Whitney held up a finger. Her middle one. White bolts of electricity sizzled around it and reflected in her purple eyes. “Greed is bad,” she said. “I’m just helping save all those people who’d see this ad and feel all inadequate about the size of their cars, that’s all.”
And then she put the Bugatti in gear, and arrowed it straight for the cameras.
Somehow, the people managed to scramble out of the way—David probably helped propel them, actually, from the way they were tossed around—and one of the cameras was blown into junk by a leading wave of invisible force before the car’s bumper could touch it. The other was just knocked over like a big, ungainly insect. There was screaming. Some of it, I realized, was coming from a suited man who’d been sitting off to the side. From the horror on his face, he was the owner of either the Bugatti or the diamond bikini, and his insurance had just lapsed.

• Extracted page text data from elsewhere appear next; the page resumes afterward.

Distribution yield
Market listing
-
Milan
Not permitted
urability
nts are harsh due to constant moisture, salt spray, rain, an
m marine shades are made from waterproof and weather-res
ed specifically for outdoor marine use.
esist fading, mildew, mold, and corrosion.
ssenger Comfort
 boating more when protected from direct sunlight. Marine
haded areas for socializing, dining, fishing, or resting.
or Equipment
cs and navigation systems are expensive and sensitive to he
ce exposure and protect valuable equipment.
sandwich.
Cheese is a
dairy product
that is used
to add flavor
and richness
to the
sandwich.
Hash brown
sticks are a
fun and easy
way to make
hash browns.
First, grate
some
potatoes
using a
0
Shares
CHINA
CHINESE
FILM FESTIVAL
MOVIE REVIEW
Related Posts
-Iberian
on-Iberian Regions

“Crap,” David sighed, and turned to me. “Would you mind…?”
“Do you really have to ask? Of course I’ll do it.”
I raced for the car, and David took the faster route, blipping directly through the aetheric from where he stood into the passenger seat. Fast as I was getting settled and the engine started, I knew that seconds were ticking. I didn’t think the car I was driving, sweet as it was, had a hope in hell of chasing down a Bugatti with a Djinn driver, but what the hell.
I like a challenge too, Whitney. Let’s play.
*
I wasn’t the only one on the trail of the fleeing Bugatti. Behind me, the state troopers had finally gotten their act together and were blaring a siren in the distance, trying to make up distance. They’d never make it. Even their fastest car wasn’t going to catch me, much less Whitney.

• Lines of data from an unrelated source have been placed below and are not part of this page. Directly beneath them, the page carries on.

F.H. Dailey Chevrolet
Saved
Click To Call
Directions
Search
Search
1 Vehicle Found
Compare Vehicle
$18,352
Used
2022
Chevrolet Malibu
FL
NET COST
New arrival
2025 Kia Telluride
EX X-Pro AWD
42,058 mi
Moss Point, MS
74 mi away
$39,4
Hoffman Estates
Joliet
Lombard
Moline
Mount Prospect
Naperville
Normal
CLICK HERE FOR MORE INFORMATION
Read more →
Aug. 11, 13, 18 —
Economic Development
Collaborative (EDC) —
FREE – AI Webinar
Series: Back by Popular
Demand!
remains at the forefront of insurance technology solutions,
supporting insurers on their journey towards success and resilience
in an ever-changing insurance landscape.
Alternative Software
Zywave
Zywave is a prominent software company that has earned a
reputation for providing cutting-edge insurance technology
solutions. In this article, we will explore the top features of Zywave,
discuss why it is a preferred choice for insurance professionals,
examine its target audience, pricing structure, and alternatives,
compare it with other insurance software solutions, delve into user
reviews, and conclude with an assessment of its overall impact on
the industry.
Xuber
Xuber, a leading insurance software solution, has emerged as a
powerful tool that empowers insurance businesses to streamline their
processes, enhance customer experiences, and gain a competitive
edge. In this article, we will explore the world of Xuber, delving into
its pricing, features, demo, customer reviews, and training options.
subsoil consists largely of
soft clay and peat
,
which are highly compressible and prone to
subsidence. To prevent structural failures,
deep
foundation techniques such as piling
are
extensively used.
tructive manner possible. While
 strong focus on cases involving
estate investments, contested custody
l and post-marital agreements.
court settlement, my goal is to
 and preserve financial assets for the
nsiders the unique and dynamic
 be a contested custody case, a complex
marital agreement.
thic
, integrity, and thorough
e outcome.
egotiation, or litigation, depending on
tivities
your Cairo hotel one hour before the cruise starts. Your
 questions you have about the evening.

“They’ll block her in,” I said as I shifted, pushing the car faster around the next turn. The curves would get worse, and I knew I’d have to shed speed soon, but for now I had to try to make up as much road as I could. “She’ll never make it past the first crossroads.”

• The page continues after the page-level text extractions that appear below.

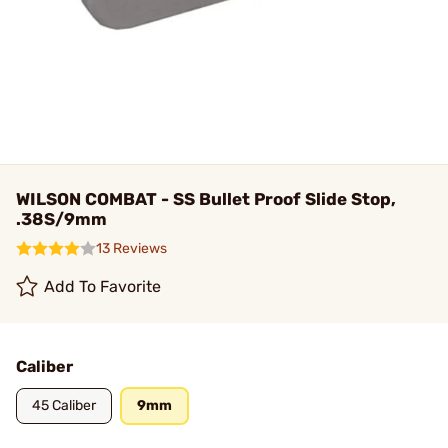
WILSON COMBAT - SS Bullet Proof Slide Stop,
.38S/9mm
13 Reviews
Add To Favorite
Caliber
45 Caliber
9mm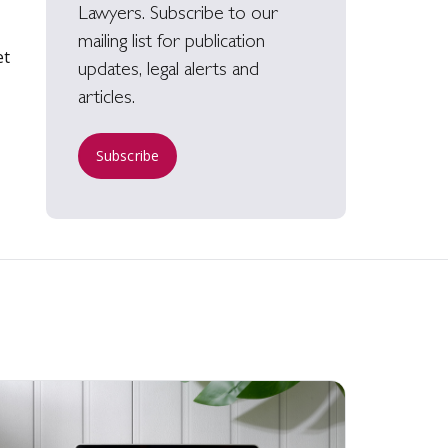
Lawyers. Subscribe to our
mailing list for publication
et
updates, legal alerts and
articles.
Subscribe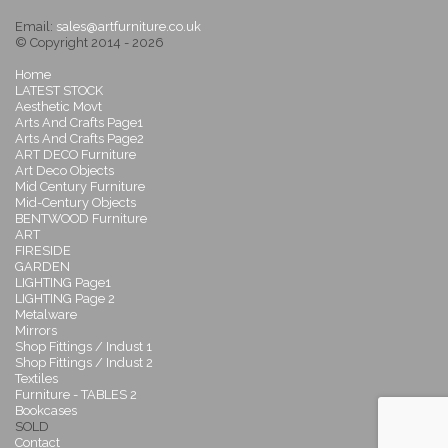
Email:
sales@artfurniture.co.uk
© Copyright 2014 - 2026
Home
LATEST STOCK
Aesthetic Movt
Arts And Crafts Page1
Arts And Crafts Page2
ART DECO Furniture
Art Deco Objects
Mid Century Furniture
Mid-Century Objects
BENTWOOD Furniture
ART
FIRESIDE
GARDEN
LIGHTING Page1
LIGHTING Page 2
Metalware
Mirrors
Shop Fittings / Indust 1
Shop Fittings / Indust 2
Textiles
Furniture - TABLES 2
Bookcases
SOLD
Contact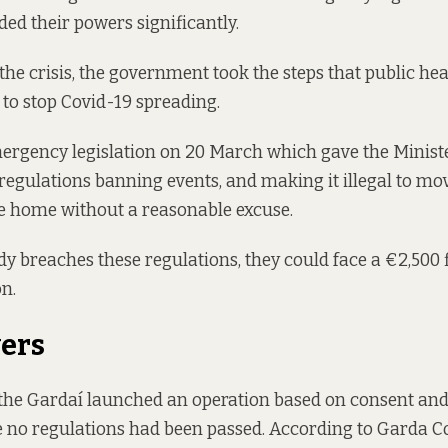
ed their powers significantly.
 the crisis, the government took the steps that public hea
to stop Covid-19 spreading.
ergency legislation
on 20 March which gave the Ministe
egulations banning events, and making it illegal to mo
e home without a reasonable excuse.
breaches these regulations, they could face a €2,500 f
n.
ers
the Gardaí launched an operation based on consent an
 no regulations had been passed. According to Garda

“That’s a long way, and she can do a lot of damage before she gets there.”
“Can’t you just—you know—blip over and stop her?”
“Not without destroying the car,” he said. “I thought you wouldn’t want me to do that. I’m trying to disable the engine, but she’s already put a shield around everything I’ve tried.”
He was frowning, and I could see something was bothering him. “What?”
“Whitney’s crazy, but she’s not stupid. She knows this is a no-win chase. The police will block her in, or I’ll find a way to stop her without hurting anyone.”
“Maybe it’s just a joyride.”
“She’s a thief. Not a joyrider. She has a reason for doing this—watch out!”
I saw it just as he did—an alligator, charging out of the swamp and onto the road. A gigantic one, ancient, and definitely nothing to be messed with under the best of circumstances. I didn’t think for a second that the poor gator was doing this of his own accord, though—she’d thrown him in front of us as a living speed bump, with armor and teeth. We’d kill him if we hit him. We’d also damage the car, probably so badly that we’d have to abandon the chase.
“Hang on,” I said, and reached out with Earth powers to literally drag the gator off the road to the other side. Earth powers are not my strong suit, and it felt like picking up a safe with one hand—painful, and all but impossible, but I’m not one to let a little thing like pain and impossibility stop me, and the confused reptile waddled/slid safely out of our path just in time, with his scaly tail flicking to boom against David’s door as we whizzed past. I’d gone as far over to the left as I’d dared to leave plenty of room, and even then, it had been close. Very close.
I looked back. The gator was already disappearing into the muddy swampland, grateful to be out of our affairs, I suspected.